(Page-level text extractions)
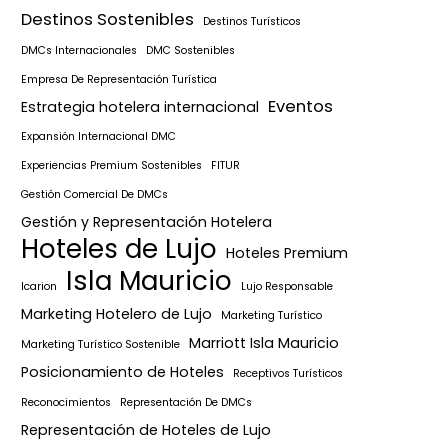
Destinos Sostenibles
Destinos Turísticos
DMCs Internacionales
DMC Sostenibles
Empresa De Representación Turística
Eventos
Estrategia hotelera internacional
Expansión Internacional DMC
Experiencias Premium Sostenibles
FITUR
Gestión Comercial De DMCs
Gestión y Representación Hotelera
Hoteles de Lujo
Hoteles Premium
Isla Mauricio
Icarion
Lujo Responsable
Marketing Hotelero de Lujo
Marketing Turístico
Marriott Isla Mauricio
Marketing Turístico Sostenible
Posicionamiento de Hoteles
Receptivos Turísticos
Reconocimientos
Representación De DMCs
Representación de Hoteles de Lujo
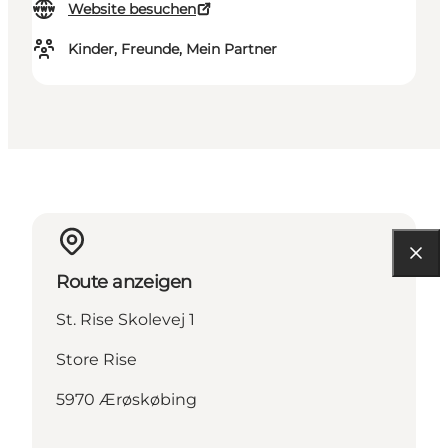
Website besuchen
Kinder, Freunde, Mein Partner
Route anzeigen
St. Rise Skolevej 1
Store Rise
5970 Ærøskøbing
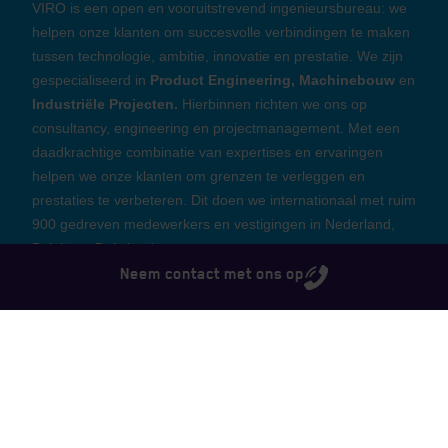
VIRO is een open en vooruitstrevend ingenieursbureau: we
helpen onze klanten om succesvolle verbindingen te maken
tussen technologie, ambitie, innovatie en prestatie. We zijn
gespecialiseerd in
Product Engineering, Machinebouw
en
Industriële Projecten.
Hierbinnen richten we ons op
consultancy, engineering en projectmanagement. Met een
daadkrachtige combinatie van expertises en ervaringen
helpen we onze klanten om grenzen te verleggen en
prestaties te verbeteren. Dit doen we internationaal met ruim
900 gedreven medewerkers en vestigingen in Nederland,
machinebouw
België en Duitsland.
Neem contact met ons op
Bekijk alle markten
Volg ons:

Assigned task
Can you rewrite all the text lines from the data above as a single numbered list, skipping blank lines and leaving the pictures out?

Answer to this exercise
1. Destinos Sostenibles
2. Destinos Turísticos
3. DMCs Internacionales
4. DMC Sostenibles
5. Empresa De Representación Turística
6. Eventos
7. Estrategia hotelera internacional
8. Expansión Internacional DMC
9. Experiencias Premium Sostenibles
10. FITUR
11. Gestión Comercial De DMCs
12. Gestión y Representación Hotelera
13. Hoteles de Lujo
14. Hoteles Premium
15. Isla Mauricio
16. Icarion
17. Lujo Responsable
18. Marketing Hotelero de Lujo
19. Marketing Turístico
20. Marriott Isla Mauricio
21. Marketing Turístico Sostenible
22. Posicionamiento de Hoteles
23. Receptivos Turísticos
24. Reconocimientos
25. Representación De DMCs
26. Representación de Hoteles de Lujo
27. Website besuchen
28. Kinder, Freunde, Mein Partner
29. Route anzeigen
30. St. Rise Skolevej 1
31. Store Rise
32. 5970 Ærøskøbing
33. VIRO is een open en vooruitstrevend ingenieursbureau: we
34. helpen onze klanten om succesvolle verbindingen te maken
35. tussen technologie, ambitie, innovatie en prestatie. We zijn
36. gespecialiseerd in
37. Product Engineering, Machinebouw
38. en
39. Industriële Projecten.
40. Hierbinnen richten we ons op
41. consultancy, engineering en projectmanagement. Met een
42. daadkrachtige combinatie van expertises en ervaringen
43. helpen we onze klanten om grenzen te verleggen en
44. prestaties te verbeteren. Dit doen we internationaal met ruim
45. 900 gedreven medewerkers en vestigingen in Nederland,
46. machinebouw
47. België en Duitsland.
48. Neem contact met ons op
49. Bekijk alle markten
50. Volg ons:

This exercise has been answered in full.